| Saved entries |

************

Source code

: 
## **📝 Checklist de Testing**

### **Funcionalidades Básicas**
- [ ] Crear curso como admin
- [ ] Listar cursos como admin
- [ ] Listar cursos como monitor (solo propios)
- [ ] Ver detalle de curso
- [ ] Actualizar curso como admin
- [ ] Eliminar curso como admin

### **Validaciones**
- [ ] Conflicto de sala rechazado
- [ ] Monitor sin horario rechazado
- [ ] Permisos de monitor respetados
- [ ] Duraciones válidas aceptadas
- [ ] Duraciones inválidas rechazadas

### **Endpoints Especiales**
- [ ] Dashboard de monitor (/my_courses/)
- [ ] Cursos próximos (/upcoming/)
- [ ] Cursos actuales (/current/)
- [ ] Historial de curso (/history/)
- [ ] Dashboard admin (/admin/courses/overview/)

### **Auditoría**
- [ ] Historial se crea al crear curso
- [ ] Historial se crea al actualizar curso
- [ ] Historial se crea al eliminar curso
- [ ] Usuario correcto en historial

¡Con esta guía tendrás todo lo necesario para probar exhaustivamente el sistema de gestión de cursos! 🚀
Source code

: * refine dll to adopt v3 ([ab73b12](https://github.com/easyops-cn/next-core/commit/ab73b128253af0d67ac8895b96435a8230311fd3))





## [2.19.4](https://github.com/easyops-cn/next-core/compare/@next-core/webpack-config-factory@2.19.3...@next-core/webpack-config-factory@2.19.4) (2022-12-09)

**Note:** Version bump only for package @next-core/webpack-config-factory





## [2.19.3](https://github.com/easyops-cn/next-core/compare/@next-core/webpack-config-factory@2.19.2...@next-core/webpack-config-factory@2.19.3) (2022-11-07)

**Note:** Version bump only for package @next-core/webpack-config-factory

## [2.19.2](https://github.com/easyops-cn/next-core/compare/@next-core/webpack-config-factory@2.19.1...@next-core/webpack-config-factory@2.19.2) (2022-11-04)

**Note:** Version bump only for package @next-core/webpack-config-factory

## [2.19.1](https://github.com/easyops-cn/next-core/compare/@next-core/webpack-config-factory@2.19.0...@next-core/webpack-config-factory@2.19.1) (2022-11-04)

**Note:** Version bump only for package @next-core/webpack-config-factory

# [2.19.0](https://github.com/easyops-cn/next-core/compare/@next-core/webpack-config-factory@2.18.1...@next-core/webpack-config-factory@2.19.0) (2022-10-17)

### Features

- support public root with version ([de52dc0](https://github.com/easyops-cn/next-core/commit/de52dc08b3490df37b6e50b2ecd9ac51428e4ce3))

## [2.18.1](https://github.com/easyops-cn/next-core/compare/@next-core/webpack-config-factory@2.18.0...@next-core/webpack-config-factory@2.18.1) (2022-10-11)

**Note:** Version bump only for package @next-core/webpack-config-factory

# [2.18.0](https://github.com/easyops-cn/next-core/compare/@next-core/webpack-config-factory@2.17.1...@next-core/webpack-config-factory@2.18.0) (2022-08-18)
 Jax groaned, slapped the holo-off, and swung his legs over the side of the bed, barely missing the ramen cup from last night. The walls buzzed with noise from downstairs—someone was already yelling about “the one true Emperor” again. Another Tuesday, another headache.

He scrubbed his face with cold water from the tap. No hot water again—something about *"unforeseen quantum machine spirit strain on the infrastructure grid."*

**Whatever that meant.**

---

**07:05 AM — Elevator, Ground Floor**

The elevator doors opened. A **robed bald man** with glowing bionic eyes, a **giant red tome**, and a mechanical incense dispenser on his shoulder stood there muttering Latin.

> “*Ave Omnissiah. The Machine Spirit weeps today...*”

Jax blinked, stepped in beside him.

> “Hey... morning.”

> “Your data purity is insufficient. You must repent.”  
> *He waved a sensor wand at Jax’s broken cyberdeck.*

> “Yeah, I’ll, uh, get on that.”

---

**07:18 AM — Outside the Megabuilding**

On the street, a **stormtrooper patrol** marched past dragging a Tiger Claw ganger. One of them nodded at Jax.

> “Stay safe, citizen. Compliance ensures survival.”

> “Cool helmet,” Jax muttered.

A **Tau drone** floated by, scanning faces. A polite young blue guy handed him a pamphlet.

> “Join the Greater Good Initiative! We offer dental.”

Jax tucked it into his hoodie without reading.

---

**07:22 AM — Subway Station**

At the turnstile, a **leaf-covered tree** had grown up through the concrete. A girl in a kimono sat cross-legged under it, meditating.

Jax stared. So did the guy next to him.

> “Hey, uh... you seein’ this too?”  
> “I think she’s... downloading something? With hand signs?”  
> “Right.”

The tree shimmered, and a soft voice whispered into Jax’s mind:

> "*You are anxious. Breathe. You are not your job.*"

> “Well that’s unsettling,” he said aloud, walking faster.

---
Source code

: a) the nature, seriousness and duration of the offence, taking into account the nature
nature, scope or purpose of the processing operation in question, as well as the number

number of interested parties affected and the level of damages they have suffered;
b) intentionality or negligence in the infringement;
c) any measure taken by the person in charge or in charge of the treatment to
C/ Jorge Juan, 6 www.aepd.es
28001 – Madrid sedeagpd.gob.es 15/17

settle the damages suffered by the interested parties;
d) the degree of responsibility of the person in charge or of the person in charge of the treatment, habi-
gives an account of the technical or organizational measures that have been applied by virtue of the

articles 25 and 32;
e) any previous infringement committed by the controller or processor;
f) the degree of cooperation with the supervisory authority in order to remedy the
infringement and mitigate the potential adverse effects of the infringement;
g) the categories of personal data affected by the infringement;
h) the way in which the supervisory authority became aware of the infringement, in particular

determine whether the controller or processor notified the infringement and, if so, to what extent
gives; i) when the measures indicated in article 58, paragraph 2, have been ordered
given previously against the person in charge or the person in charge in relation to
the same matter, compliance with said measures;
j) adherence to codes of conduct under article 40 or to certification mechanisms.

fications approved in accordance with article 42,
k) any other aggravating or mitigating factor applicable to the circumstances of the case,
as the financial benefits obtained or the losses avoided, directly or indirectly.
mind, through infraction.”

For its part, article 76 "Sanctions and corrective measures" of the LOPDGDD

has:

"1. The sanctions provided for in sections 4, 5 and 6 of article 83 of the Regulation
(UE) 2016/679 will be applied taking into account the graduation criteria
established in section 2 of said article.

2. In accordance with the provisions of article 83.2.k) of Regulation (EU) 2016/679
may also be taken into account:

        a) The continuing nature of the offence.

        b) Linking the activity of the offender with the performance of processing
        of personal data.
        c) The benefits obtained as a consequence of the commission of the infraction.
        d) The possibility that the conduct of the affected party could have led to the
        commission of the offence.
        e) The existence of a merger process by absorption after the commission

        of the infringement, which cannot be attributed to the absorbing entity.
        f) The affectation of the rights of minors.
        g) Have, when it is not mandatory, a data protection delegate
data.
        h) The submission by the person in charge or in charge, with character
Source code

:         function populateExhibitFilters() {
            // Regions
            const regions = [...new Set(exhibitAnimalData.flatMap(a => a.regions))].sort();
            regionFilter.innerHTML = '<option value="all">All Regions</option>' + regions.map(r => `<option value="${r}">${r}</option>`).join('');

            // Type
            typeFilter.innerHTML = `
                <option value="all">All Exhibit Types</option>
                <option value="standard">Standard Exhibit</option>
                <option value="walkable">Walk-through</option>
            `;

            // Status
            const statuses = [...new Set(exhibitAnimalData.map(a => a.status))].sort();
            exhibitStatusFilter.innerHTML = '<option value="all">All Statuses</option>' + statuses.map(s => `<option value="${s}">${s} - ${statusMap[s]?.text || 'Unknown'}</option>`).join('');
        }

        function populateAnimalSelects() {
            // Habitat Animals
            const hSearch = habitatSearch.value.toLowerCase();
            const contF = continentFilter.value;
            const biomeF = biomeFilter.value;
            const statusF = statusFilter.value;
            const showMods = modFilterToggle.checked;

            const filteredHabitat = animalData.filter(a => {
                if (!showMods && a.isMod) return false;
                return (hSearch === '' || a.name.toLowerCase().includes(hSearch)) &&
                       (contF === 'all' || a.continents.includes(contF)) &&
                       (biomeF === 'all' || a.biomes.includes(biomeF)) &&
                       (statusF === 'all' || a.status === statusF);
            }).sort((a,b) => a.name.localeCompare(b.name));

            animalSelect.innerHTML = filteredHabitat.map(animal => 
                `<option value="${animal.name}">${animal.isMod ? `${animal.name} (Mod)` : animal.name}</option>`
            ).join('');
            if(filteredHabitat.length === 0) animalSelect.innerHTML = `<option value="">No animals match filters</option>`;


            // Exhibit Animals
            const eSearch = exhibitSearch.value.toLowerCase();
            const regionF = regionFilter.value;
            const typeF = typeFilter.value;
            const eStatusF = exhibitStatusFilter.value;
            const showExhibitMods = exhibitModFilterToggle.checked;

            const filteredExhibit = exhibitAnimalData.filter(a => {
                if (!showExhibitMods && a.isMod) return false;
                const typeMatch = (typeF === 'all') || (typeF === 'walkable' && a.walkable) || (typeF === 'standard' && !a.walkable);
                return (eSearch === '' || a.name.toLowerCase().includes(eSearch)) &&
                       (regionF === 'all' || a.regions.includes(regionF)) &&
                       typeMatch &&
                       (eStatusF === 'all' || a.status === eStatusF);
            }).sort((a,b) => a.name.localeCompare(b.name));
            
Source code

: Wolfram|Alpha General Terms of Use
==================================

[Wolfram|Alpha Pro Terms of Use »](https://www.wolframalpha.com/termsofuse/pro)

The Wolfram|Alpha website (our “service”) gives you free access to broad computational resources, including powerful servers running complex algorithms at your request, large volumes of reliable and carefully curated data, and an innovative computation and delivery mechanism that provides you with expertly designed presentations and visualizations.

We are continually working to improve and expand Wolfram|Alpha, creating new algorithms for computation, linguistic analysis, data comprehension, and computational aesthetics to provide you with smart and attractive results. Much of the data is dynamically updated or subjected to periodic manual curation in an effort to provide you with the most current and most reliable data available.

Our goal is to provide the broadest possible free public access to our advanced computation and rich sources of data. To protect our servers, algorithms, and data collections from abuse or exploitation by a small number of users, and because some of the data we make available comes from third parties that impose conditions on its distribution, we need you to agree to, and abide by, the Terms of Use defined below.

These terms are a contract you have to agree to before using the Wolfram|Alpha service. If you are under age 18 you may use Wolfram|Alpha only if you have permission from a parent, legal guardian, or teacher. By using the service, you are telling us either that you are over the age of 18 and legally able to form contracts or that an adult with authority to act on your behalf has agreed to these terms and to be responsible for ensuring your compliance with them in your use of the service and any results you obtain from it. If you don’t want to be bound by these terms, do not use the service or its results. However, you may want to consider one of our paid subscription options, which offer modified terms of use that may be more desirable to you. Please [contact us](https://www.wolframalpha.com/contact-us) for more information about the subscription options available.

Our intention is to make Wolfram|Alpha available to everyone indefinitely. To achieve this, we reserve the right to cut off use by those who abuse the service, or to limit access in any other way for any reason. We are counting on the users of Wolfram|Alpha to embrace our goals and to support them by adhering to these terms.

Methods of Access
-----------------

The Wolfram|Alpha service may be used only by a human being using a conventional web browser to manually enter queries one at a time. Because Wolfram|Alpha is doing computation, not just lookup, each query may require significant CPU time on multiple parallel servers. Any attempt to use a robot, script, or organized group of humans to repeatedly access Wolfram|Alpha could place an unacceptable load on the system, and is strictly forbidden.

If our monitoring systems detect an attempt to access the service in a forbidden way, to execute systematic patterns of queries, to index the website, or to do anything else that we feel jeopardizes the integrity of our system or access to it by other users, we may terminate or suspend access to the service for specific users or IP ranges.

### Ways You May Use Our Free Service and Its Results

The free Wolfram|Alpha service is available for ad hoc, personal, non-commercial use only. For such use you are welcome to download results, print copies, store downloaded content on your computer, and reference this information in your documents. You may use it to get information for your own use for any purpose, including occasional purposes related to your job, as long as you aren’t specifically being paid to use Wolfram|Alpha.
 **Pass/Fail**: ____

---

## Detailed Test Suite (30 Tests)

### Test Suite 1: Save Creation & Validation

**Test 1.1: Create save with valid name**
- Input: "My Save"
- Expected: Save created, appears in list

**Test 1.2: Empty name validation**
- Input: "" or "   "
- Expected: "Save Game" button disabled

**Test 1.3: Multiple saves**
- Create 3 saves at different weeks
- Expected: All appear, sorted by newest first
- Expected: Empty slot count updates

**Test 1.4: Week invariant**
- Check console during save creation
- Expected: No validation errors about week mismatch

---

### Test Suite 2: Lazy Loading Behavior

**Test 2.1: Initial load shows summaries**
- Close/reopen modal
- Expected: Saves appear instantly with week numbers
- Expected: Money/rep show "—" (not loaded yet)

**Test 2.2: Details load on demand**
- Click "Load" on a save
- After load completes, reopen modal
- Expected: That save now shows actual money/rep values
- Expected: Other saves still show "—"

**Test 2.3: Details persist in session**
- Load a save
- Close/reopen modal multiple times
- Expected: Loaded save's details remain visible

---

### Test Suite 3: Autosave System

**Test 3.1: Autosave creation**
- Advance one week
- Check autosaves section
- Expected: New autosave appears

************

| What you need to do |
In the records above, find each line with the string "current" and list it.

| Exercise output |
- [ ] Cursos actuales (/current/)
We are continually working to improve and expand Wolfram|Alpha, creating new algorithms for computation, linguistic analysis, data comprehension, and computational aesthetics to provide you with smart and attractive results. Much of the data is dynamically updated or subjected to periodic manual curation in an effort to provide you with the most current and most reliable data available.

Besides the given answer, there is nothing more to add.